[Directive] Starting at the beginning of the items and ending at the line that contains "Шифрування та дешифрування тексту з використанням", write out every line without changes, including that final line.

[Data records]
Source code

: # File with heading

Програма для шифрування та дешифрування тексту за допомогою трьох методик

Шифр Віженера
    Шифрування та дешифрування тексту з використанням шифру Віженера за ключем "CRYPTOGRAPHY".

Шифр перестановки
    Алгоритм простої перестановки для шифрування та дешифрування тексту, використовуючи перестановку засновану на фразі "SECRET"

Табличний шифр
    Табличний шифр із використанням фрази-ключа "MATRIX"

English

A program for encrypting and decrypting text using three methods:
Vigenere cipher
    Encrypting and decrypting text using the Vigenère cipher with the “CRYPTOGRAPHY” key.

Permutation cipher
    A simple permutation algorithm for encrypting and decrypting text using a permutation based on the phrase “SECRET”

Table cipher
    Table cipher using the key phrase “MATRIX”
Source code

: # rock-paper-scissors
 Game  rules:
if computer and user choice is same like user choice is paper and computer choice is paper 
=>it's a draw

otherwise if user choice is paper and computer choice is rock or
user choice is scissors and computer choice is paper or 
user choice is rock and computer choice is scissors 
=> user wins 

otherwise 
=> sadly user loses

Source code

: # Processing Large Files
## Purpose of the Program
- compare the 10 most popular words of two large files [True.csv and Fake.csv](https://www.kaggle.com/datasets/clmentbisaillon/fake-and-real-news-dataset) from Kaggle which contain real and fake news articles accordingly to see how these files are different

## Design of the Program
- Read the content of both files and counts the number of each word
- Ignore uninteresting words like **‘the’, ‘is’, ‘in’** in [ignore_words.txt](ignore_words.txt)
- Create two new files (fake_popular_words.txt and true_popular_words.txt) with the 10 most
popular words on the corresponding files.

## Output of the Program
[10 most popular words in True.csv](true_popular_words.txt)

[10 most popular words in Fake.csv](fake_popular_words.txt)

[Completed task]
Source code

: # File with heading

Програма для шифрування та дешифрування тексту за допомогою трьох методик

Шифр Віженера
    Шифрування та дешифрування тексту з використанням шифру Віженера за ключем "CRYPTOGRAPHY".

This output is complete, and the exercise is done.